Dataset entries
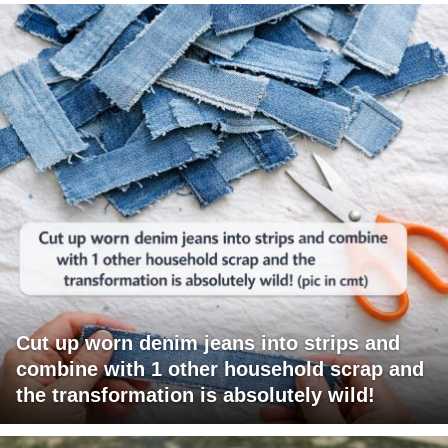
Cut up worn denim jeans into strips and
combine with 1 other household scrap and
the transformation is absolutely wild!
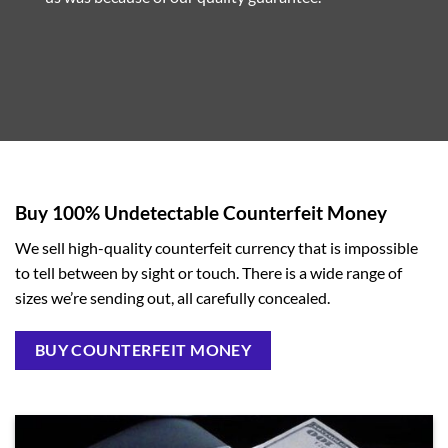
Buy 100% Undetectable Counterfeit Money
We sell high-quality counterfeit currency that is impossible
to tell between by sight or touch. There is a wide range of
sizes we’re sending out, all carefully concealed.
BUY COUNTERFEIT MONEY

__EXERCISE AIM__: Only the lines from the one containing "the transformation is absolutely wild!" through the final line of the records should be retyped, exactly, with every picture omitted.

__ANSWER FOR THE TASK__:
the transformation is absolutely wild!
Buy 100% Undetectable Counterfeit Money
We sell high-quality counterfeit currency that is impossible
to tell between by sight or touch. There is a wide range of
sizes we’re sending out, all carefully concealed.
BUY COUNTERFEIT MONEY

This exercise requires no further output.